- INFORMATION SUPPLIED:
• • • • •

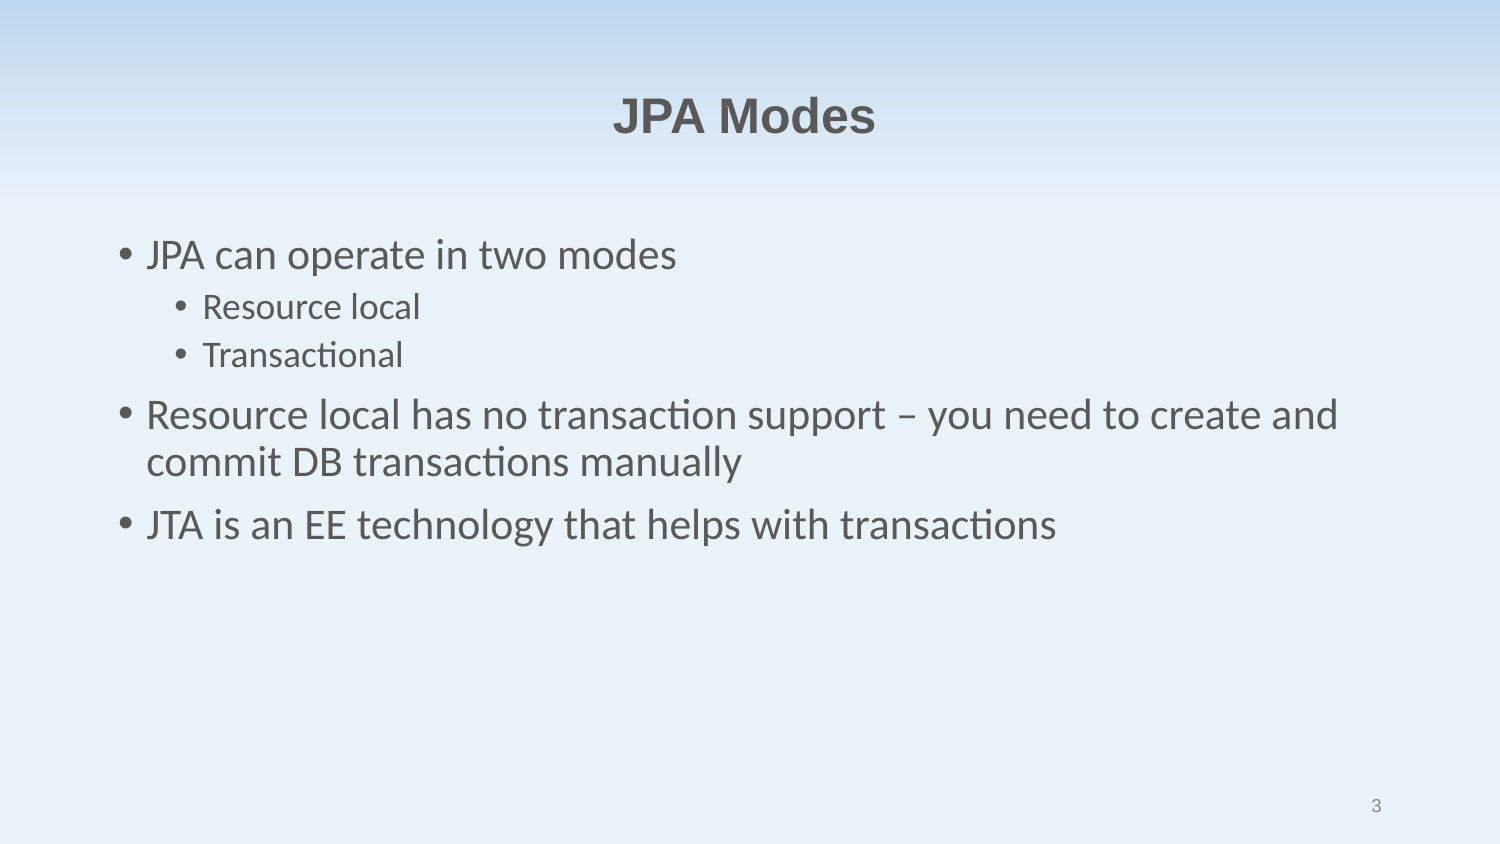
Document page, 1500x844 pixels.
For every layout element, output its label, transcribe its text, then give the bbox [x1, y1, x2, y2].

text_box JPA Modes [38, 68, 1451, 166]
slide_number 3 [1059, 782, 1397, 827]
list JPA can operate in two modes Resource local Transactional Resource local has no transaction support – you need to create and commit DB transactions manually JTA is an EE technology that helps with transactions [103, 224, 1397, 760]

• • • • •

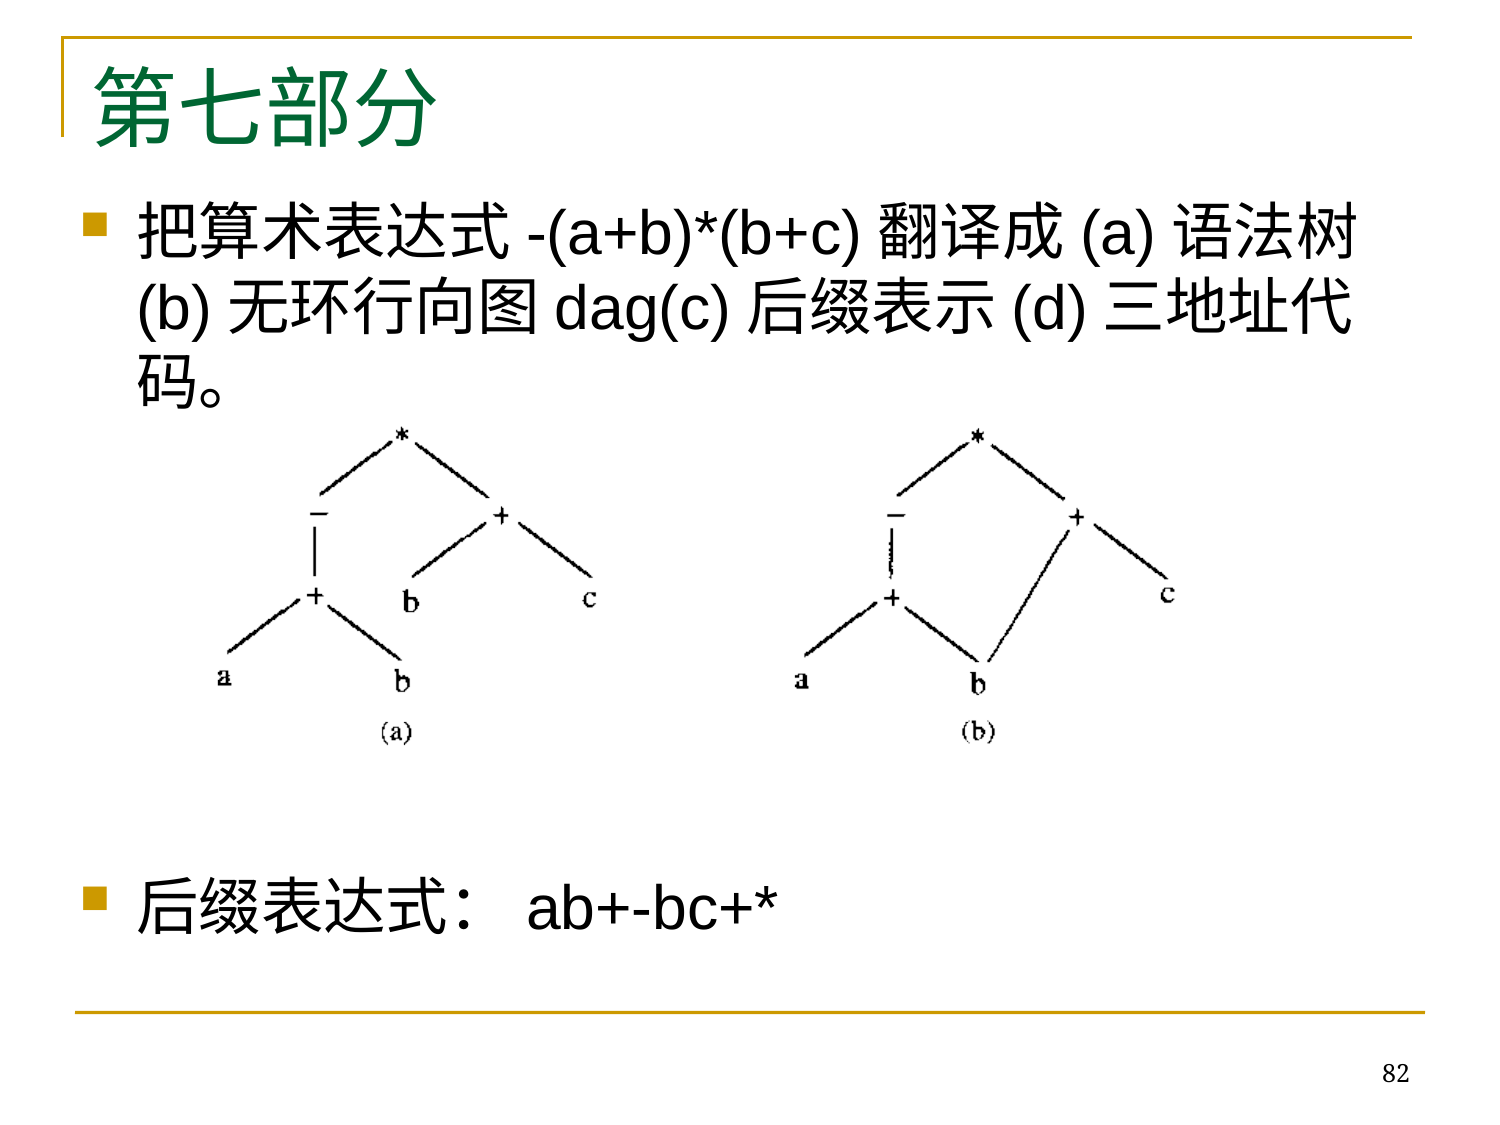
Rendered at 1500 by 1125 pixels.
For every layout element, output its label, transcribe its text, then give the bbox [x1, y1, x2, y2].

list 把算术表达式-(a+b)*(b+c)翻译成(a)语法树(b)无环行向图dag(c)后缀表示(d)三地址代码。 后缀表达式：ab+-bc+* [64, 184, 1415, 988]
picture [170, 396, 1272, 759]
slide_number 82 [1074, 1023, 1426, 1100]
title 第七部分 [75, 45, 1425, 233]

• • • • •

- THE PROBLEM:
Search the entries above for the string "pixels". Copy each line that holds it.

- RESULT BELOW:
Document page, 1500x844 pixels.
Rendered at 1500 by 1125 pixels.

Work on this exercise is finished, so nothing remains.